** BEGIN Passage **

Advent of Code 2019 Day 2
Try the simulator!
Task: Solve for X where...
Part 1
X = the value left at position 0 after the modified program terminates
Part 2
X = the result of an equation combining the noun and verb inputs that modify the program such that it terminates with value 19690720 at position 0
Example input
1,9,10,3,2,3,11,0,99,30,40,50
It represents:
- A list of comma-separated integers
- Where some integers represent opcodes - 1, 2 or 99
- And other integers represent instructions for which locations to look-up and whether to add or multiply their values
Part 1
- Visualizing the nested look-up process
- Writing a working algorithm
- A visual depiction of the algorithm
Visualizing the nested look-up process
As the instructions indicate:
1,9,10,3,2,3,11,0,99,30,40,50
1 = Consider the next three locations
9 10 3
1 2 3
Look-up the values in locations 1 and 2
9 10
30 40
1 = Add them together
30+40=70
Store the result in the location referenced by the value in location 3
3
3
Resulting in:
70
Updating the program to:
1,9,10,70,2,3,11,0,99,30,40,50
Writing a working algorithm
Split the input at each comma to create a list of strings
Coerce each string to a number
Change the value of the number at location 1 (the second value) to 12
Change the value of the number at location 2 (the third value) to 2
Set a starting address at 0
Do as long as address is not equal to or greater than the length of the list of intcodes AND the value at the current address is not 99
If the value at the current address is a 1
Update the value at the location specified by the value at the location equal to the current address plus 3 by the sum of value at the location specified by the value at the location equal to the current address plus 1 and the value at the location specified by the value at the location equal to the current address plus 2
Else, if the value at the current address is a 2
Update the value at the location specified by the value at the location equal to the current address plus 3 by the product of value at the location specified by the value at the location equal to the current address plus 1 and the value at the location specified by the value at the location equal to the current address plus 2
Increment address by 4
Return the new value stored at the first location in the list of intcodes
A visual depiction of the algorithm
Part 2
- Writing a brute-force working algorithm
- Using the simulator to spot a pattern
- Writing a more performant working algorithm
Writing a brute-force working algorithm
- In Part 1, the
nounandverbwere prescribed - In Part 2, the correct
nounandverbmust be identified, given the same integer boundaries:0-99
Let's say the correct noun and verb are 99 and 99.
An algorithm that checked every possible combination, starting with 0 and 0, would have to run a modified program 10,000 times.

** END Passage **
** BEGIN Dataset entries **

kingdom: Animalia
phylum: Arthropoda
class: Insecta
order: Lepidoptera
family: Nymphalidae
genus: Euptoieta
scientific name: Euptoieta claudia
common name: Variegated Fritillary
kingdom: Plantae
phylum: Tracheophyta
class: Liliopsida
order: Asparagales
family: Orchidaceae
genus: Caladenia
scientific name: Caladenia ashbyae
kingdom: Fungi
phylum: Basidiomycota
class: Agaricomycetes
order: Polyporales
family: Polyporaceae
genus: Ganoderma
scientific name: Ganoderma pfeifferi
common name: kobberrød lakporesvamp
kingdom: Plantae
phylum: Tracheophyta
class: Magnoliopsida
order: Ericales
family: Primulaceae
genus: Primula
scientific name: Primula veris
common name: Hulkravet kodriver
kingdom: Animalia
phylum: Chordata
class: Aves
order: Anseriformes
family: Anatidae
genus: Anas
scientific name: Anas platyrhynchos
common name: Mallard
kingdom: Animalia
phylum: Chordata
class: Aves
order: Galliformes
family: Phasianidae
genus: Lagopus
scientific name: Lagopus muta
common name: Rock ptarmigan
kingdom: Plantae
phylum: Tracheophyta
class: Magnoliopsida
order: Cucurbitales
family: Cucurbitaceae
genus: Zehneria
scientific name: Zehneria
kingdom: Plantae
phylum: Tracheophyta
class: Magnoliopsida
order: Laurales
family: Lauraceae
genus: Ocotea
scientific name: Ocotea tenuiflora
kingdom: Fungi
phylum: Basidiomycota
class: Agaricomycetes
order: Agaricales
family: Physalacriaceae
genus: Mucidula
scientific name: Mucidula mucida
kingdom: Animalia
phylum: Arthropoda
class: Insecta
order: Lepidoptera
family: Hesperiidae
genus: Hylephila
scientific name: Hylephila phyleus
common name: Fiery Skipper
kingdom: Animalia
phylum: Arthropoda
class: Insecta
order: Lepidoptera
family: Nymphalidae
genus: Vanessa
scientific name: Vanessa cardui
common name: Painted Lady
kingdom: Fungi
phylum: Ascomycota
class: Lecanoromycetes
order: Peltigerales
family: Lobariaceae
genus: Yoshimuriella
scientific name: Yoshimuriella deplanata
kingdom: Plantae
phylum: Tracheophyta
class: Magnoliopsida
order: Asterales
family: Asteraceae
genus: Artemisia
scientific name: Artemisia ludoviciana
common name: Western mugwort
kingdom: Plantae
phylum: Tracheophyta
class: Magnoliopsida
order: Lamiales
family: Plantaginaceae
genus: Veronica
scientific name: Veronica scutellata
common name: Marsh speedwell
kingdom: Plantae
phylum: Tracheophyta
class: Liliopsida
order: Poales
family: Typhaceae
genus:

** END Dataset entries **

## Exercise 1
According to the Advent of Code page, which integers serve as opcodes?
## Exercise 2
From the rows, copy out the lines beginning with the one that contains "genus: Anas" and running through the one that contains "genus: Yoshimuriella".
The Advent of Code page and the rows were taken from unrelated sources.

## Task output 1
The opcodes are 1, 2 and 99.

## Task output 2
genus: Anas
scientific name: Anas platyrhynchos
common name: Mallard
kingdom: Animalia
phylum: Chordata
class: Aves
order: Galliformes
family: Phasianidae
genus: Lagopus
scientific name: Lagopus muta
common name: Rock ptarmigan
kingdom: Plantae
phylum: Tracheophyta
class: Magnoliopsida
order: Cucurbitales
family: Cucurbitaceae
genus: Zehneria
scientific name: Zehneria
kingdom: Plantae
phylum: Tracheophyta
class: Magnoliopsida
order: Laurales
family: Lauraceae
genus: Ocotea
scientific name: Ocotea tenuiflora
kingdom: Fungi
phylum: Basidiomycota
class: Agaricomycetes
order: Agaricales
family: Physalacriaceae
genus: Mucidula
scientific name: Mucidula mucida
kingdom: Animalia
phylum: Arthropoda
class: Insecta
order: Lepidoptera
family: Hesperiidae
genus: Hylephila
scientific name: Hylephila phyleus
common name: Fiery Skipper
kingdom: Animalia
phylum: Arthropoda
class: Insecta
order: Lepidoptera
family: Nymphalidae
genus: Vanessa
scientific name: Vanessa cardui
common name: Painted Lady
kingdom: Fungi
phylum: Ascomycota
class: Lecanoromycetes
order: Peltigerales
family: Lobariaceae
genus: Yoshimuriella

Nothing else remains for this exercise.